Durante la temporada, hemos visto a Barry sortear toda clase de escollos físicos o morales con el objetivo de salvarse a sí mismo, de darse permiso para seguir. Tras ser arrestado en una trampa en la que participó su antiguo profesor de interpretación, Gene Cousineau (Henry Winkler), fue a parar a una cárcel donde no duró demasiado, porque al fin y al cabo, lo imposible quizá sea hacer una temporada de 'Barry' con Barry en la cárcel. Ocho años y un montón de espacio mediante, su vida casi parecía otra: en el atrevido quinto capítulo 'legados difíciles', veíamos al antihéroe compartir su vida con Sally (Sarah Goldberg) y su hijo John (Zachary Golinger) en mitad de ninguna parte, lejos en teoría de todos los que le quieren muerto. Pero él mismo rompía esta tensa calma al descubrir los planes de una película sobre su vida supervisada por Cousineau. 

Nadie en su sano juicio habría dejado esa nueva vida idílica, por frágil que fuese, pero las creaciones de Bill Hader y Alec Berg se obstinan en tropezar en las mismas piedras una y otra vez, como llevadas por un secreto deseo de autodestrucción. Son inseparables de sus peores instintos: Barry y su tendencia a volver a empezar tras una violencia mal justificada; Gene y su búsqueda obsesiva de los focos, como cuando dramatiza su caza de Barry ante un periodista de 'Vanity Fair' durante más de tres horas; Fuches (Stephen Root) y NoHo Hank (un inolvidable Anthony Carrigan), antiguos socios de Barry convertidos en sus perseguidores, capaces también de rechazar una felicidad que se presenta ante ellos de forma palmaria. 

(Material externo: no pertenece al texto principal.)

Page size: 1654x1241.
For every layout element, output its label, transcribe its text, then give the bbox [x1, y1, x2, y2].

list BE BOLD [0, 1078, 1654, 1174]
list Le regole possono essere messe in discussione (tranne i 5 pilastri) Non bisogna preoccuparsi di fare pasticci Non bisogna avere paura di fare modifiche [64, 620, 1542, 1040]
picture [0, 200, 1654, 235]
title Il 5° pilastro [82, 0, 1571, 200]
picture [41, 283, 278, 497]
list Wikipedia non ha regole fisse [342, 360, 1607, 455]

En sus labores de director (de la temporada al completo), Hader se ha mostrado hábil para traducir emociones y pensamientos en imágenes: esas visiones de Barry sobre paraísos de infancia o las vidas mejores que tendrán sin él sus seres queridos. Además, se ha postulado como hábil constructor de secuencias de suspense (véase el intento fracasado de asesinar a Barry por parte de dos 'podcasters' religiosos) o terror puro (el asalto a casa de Barry y Sally, empezando por la irrupción de esa amenaza larguirucha en 'morphsuit' negro). La comedia negra fue siempre solo una base para la aguerrida experimentación con los tonos, los ritmos y la narrativa en general. 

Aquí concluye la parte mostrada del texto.